• **Article**
##########
This is a Node.js version of MariaDB service broker for Cloud Foundry, which can be deployed as a Helm Chart inside of IBM Cloud Private (Kubernetes) or as a Node.js application in Cloud Foundry or anywhere Node.js framework works as long as it can communicate with a MariaDB deployment.

The included mariadb-broker Helm Chart makes it easy to deploy both the MariaDB broker and the Community Version of the MariaDB Chart.

The specification complies with the Service Broker API v2. Some other official documents of Cloud Foundry - Managing Service Brokers & Access Control - were also be referenced.

• Architecture
• Local Environment Test
  • Clone Repository
  • Input Credentials
  • Install Dependencies
  • Start the Broker Application
  • Testing the Broker API
    • GET the Catalog
    • Create a Service Instance
    • Bind Service Instance
    • Connect to Service Instance
    • Delete Service Instance Binding
    • Delete Service Instance
• Deploy to IBM Cloud Private
  • Deploy Helm Chart
  • Register Broker to ICP
  • Retrieve Broker, Service Class, and Service Plan
  • OPTIONAL: View the Broker, Service Class, and Service Plan on ICP Dashboard
  • Get the Broker Catalog
• Cloud Foundry Integration
  • Register MariaDB Broker in Cloud Foundry
  • Deploy Sample Web Application
  • Create a mariadb Service Instance
  • Bind the Service Instance to the CF Application
  • Start the CF Application
  • Testing the Application
  • Cleaning Up
    • Cleanup CF
    • Cleanup ICP
• Conclusion

The broker can be deployed to any place where both sides - Cloud Foundry and MariaDB Server - can be reached. Here is a sample

In this section we are going to test the broker's API locally. Here is what we need:

• Node.js and NPM
  • Go to https://nodejs.org/en/download/ and download proper release for your OS.
• A local MariaDB server.
  • Go to https://mariadb.com/products/get-started and download and install the proper release for your OS.
  • Make sure you create a password for the root user.
##########
• **Written problem 1**
Select every line in the entries that contains the string "fontname". Case counts.
##########
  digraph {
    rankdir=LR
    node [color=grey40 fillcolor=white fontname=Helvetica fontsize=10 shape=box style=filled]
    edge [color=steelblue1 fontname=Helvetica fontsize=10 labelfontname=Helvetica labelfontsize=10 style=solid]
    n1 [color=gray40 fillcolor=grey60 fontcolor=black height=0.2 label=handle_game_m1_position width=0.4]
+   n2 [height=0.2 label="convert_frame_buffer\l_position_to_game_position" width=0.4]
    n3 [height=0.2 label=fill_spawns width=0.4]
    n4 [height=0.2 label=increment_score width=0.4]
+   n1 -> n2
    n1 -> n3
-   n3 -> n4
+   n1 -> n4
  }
##########
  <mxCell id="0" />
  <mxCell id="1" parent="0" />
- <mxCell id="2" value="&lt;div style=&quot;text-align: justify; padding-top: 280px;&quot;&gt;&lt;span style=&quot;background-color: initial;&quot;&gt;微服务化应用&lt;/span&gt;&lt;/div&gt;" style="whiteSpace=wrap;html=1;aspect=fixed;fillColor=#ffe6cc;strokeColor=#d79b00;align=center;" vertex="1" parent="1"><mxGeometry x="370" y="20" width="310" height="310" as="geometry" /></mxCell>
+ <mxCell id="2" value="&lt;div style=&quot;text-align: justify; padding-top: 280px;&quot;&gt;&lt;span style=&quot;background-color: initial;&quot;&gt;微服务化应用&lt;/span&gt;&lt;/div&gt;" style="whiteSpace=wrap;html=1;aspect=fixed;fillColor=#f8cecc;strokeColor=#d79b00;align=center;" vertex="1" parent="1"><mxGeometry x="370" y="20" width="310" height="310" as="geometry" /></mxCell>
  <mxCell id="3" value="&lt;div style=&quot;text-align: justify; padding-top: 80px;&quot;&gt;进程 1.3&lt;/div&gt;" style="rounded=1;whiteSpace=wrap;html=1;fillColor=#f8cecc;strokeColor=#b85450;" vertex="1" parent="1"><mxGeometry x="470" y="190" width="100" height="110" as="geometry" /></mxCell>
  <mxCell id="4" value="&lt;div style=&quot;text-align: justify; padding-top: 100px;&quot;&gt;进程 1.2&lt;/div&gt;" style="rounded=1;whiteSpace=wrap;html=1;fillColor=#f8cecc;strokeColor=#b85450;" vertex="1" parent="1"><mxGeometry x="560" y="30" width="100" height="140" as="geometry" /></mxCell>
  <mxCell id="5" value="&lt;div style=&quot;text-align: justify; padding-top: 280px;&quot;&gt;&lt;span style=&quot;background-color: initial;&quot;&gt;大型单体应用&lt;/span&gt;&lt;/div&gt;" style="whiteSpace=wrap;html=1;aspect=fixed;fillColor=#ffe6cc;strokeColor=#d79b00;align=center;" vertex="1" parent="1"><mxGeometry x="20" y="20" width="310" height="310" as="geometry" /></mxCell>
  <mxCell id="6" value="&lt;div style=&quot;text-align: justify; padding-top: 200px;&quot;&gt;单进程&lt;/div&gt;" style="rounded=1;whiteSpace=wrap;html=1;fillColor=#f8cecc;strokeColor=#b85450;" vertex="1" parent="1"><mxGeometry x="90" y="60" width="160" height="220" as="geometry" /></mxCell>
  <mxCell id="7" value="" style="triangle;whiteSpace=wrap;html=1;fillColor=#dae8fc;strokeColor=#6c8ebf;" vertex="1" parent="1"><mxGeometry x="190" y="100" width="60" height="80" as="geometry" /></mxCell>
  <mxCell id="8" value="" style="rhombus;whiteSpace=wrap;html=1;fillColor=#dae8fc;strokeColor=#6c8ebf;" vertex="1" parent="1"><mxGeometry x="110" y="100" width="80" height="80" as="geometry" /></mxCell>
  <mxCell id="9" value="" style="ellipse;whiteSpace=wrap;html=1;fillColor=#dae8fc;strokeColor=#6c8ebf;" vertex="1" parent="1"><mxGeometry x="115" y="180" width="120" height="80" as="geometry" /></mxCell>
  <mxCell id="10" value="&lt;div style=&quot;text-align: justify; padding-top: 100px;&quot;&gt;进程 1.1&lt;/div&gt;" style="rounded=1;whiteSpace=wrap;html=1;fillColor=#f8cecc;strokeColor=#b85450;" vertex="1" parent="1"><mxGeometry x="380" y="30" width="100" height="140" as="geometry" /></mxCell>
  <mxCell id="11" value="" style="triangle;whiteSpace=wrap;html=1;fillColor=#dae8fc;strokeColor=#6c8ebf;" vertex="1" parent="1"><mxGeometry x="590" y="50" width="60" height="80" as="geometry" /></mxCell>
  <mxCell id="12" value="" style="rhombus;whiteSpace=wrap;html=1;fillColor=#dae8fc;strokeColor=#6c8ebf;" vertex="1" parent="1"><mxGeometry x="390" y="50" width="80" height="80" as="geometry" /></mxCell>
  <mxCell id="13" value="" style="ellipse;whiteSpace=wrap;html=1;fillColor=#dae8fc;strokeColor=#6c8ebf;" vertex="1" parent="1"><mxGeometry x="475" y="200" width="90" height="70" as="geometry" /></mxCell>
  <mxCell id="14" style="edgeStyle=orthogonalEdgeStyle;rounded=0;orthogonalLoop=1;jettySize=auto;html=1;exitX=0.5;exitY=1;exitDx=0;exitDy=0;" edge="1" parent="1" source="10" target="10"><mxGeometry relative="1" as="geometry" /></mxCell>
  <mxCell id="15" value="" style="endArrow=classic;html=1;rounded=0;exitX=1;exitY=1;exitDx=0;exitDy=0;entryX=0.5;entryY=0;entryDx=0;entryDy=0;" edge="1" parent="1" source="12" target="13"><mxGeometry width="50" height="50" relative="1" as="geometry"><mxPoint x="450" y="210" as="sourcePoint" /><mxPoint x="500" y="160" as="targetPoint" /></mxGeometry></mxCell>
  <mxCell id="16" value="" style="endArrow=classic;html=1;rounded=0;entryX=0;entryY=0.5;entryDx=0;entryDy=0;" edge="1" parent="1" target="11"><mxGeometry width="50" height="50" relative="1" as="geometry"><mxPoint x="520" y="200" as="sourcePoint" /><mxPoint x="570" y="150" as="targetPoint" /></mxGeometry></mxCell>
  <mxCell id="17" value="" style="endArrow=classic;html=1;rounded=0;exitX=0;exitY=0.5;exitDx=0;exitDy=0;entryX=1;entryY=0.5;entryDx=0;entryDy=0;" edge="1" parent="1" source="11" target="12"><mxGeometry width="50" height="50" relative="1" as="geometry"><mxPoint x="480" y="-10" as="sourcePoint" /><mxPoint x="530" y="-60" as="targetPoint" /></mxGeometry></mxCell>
##########
• **Written problem 2**
Please list the subsections that the MariaDB broker page places under "Testing the Broker API".

• **Worked solution 1**
    node [color=grey40 fillcolor=white fontname=Helvetica fontsize=10 shape=box style=filled]
    edge [color=steelblue1 fontname=Helvetica fontsize=10 labelfontname=Helvetica labelfontsize=10 style=solid]

• **Worked solution 2**
- GET the Catalog
- Create a Service Instance
- Bind Service Instance
- Connect to Service Instance
- Delete Service Instance Binding
- Delete Service Instance